What process(es) is(are) using up the memory?


We are using MySQL 5.044 and have the following replication topology: 1 Master and 3 identical slaves.

Master machine has 7GB of memory and Innodb buffer is set to 2 GB.

Each slave has 35 GB of memory and innodb buffer is set to 25 GB.

Recently we began loading a lot of data on a daily basis (~ 300,000 articles) and I noticed that throughout the day the memory on the machine which starts out with ~ 31GB after mysqld service starts ends up with just 16MB of memory when I run “free -m” command.

The data load involves a lot if inserts, but also deletes and updates, so my initial assumption was that a lot of data goes into the innodb buffer pool (due to selects during insert/delete/update process?) and the buffer is not cleared up after data is commited to the database. However, doing more investigation seems to indicate that this is not the case (maybe only partially the case). Namely, I just looked at how much memory is used up now using “free -m” command, and it says 15GB. I then look at how much innodb buffer pool is used up using ‘mysqlreport tool’ and it shows that only 2.79GB are used.

So my questions are:

  1. Where is the other 12GB going?
  2. How does innodb buffer flush/clear up its contents? What is the internal algorithm?
  3. Any other suggestions I can use to investigate the memory usage? [i.e. once i totally run out of memory again on the machine, what can I look at to get an indication of what the memory is being used for?]

Below is the .cnf file for the machine in questions:



query_cache_size = 10M
thread_cache_size = 40
table_cache = 300
key_buffer_size = 132M

InnoDB settings

innodb_data_home_dir = /mnt/ebs/lib/mysql/
innodb_data_file_path = ibdata1:100M:autoextend
set-variable = innodb_buffer_pool_size=25G
set-variable = innodb_additional_mem_pool_size=10M


slave-skip_errors = 1062

#max-binlog_size = 1000M

#information for becoming slave.
master-host =
master-user = replication
master-password = ***
master-port = 3306


Default to using old password format for compatibility with mysql 3.x

clients (those using the mysqlclient10 compatibility package).



Thanks a lot for the help!

What does the figure “cached” say (furthest to the right on the free output)?
That is essentially free memory, because that is the OS file cache size. The OS uses basically all surplus memory as file cache if needed to speed up reads/writes against disk.
So a normal system will usually have a very small figure “free” memory since the rest of it is used by the OS file cache and that is the “cached” figure.

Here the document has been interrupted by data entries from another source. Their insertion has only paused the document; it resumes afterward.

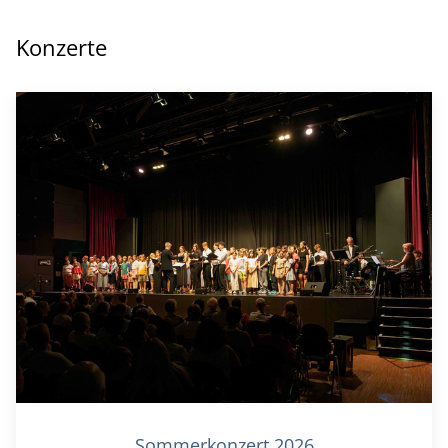
Konzerte
Sommerkonzert 2026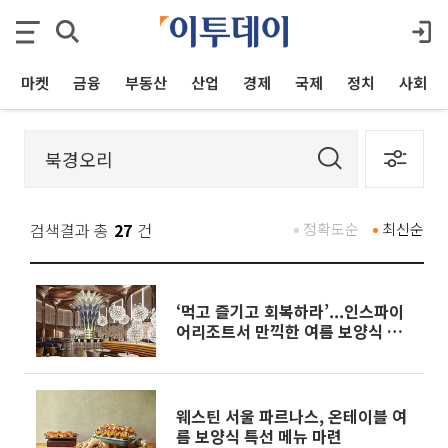
마켓
금융
부동산
산업
경제
국제
정치
사회
검색결과 총
27
건
정확도순
최신순
‘먹고 즐기고 회복하라’...인스파이
어리조트서 만끽한 여름 보양식 여
행[체크인 호텔]
웨스틴 서울 파르나스, 온테이블 여
름 보양식 특선 메뉴 마련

Otherwise if you want to see the biggest memory hogs on your system, you run “top” and type SHIFT-M and it will sort the process with the most memory consumption at the top.

And BTW the buffer will basically not give back memory already allocated since that would make no sense since the buffer is there to cache data so that you don’t have to read data from disk.
So it will only remove a page if there is a need for the space due to a client requesting data that is currently on disk or a client is writing data to the database and we need to store this new data.
And at that point it will remove the page(s) that hasn’t been accessed for the longest time from the InnoDB buffer.

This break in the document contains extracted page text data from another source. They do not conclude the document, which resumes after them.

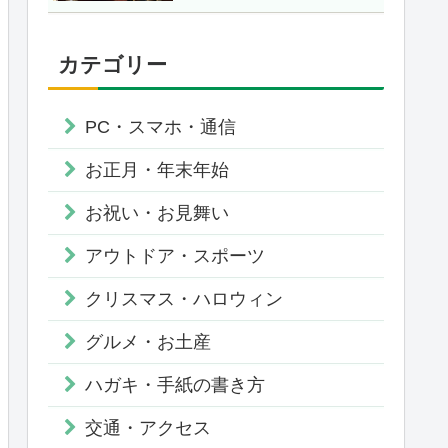
カテゴリー
PC・スマホ・通信
お正月・年末年始
お祝い・お見舞い
アウトドア・スポーツ
クリスマス・ハロウィン
グルメ・お土産
ハガキ・手紙の書き方
交通・アクセス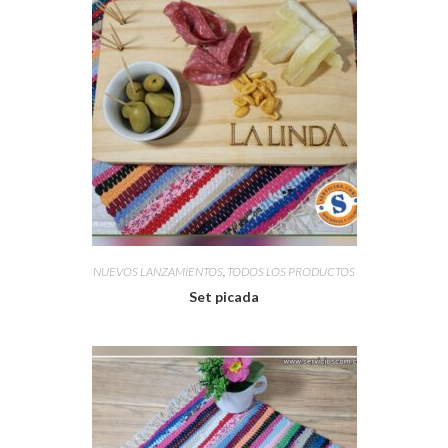
NUEVOS LANZAMIENTOS
,
TODOS LOS PRODUCTOS
Set picada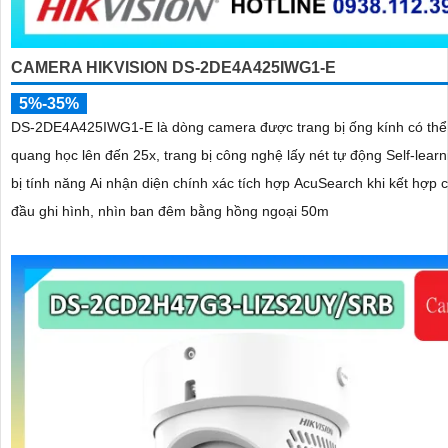
CAMERA HIKVISION DS-2DE4A425IWG1-E
5%-35%
DS-2DE4A425IWG1-E là dòng camera được trang bị ống kính có th
quang học lên đến 25x, trang bị công nghệ lấy nét tự động Self-learn
bị tính năng Ai nhận diện chính xác tích hợp AcuSearch khi kết hợp 
đầu ghi hình, nhìn ban đêm bằng hồng ngoại 50m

And that thinking about buffering technique is basically the same for the OS cache.

BTW 2 if you are running MyISAM tables on the same server then the data tables themselves will be placed in the OS cache due to that MyISAM does not have it’s own cache buffer.

what is max_connections value?
each mysql connection takes certain amount of memory depending on various buffer/thread values, the more connection you have the more memory will be used.